When you configure GlobalProtect Clientless VPN, remote users can log in to the GlobalProtect portal using a web browser and launch the web applications you publish for the users. Based on users or user groups, you can allow users to access a set of applications that you make available to them or allow them to access additional corporate applications by entering a custom application URL.

After logging in to the portal, users see a published applications page with the list of web applications that they can launch. You can use the default applications landing page on the GlobalProtect portal or create a custom landing page for your enterprise.

Because this page replaces the default portal landing page, it includes a link to the GlobalProtect app download page. If configured, users can also select Application URL and enter URLs to launch additional unpublished corporate web applications.

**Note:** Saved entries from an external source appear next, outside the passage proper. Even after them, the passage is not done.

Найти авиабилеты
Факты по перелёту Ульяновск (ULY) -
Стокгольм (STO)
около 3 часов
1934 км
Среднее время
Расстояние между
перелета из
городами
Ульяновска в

When you configure only one web application (and disable access to unpublished applications), instead of taking the user to the published applications page, the application will launch automatically as soon as the user logs in. If you do not configure GlobalProtect Clientless VPN, users will see the app software download page when they log in to the portal.

When you configure GlobalProtect Clientless VPN, you need security policies to allow traffic from GlobalProtect endpoints to the security zone associated with the GlobalProtect portal that hosts the published applications landing page and security policies to allow user-based traffic from the GlobalProtect portal zone to the security zone where the published application servers are hosted. The security policies you define control which users have permission to use each published application.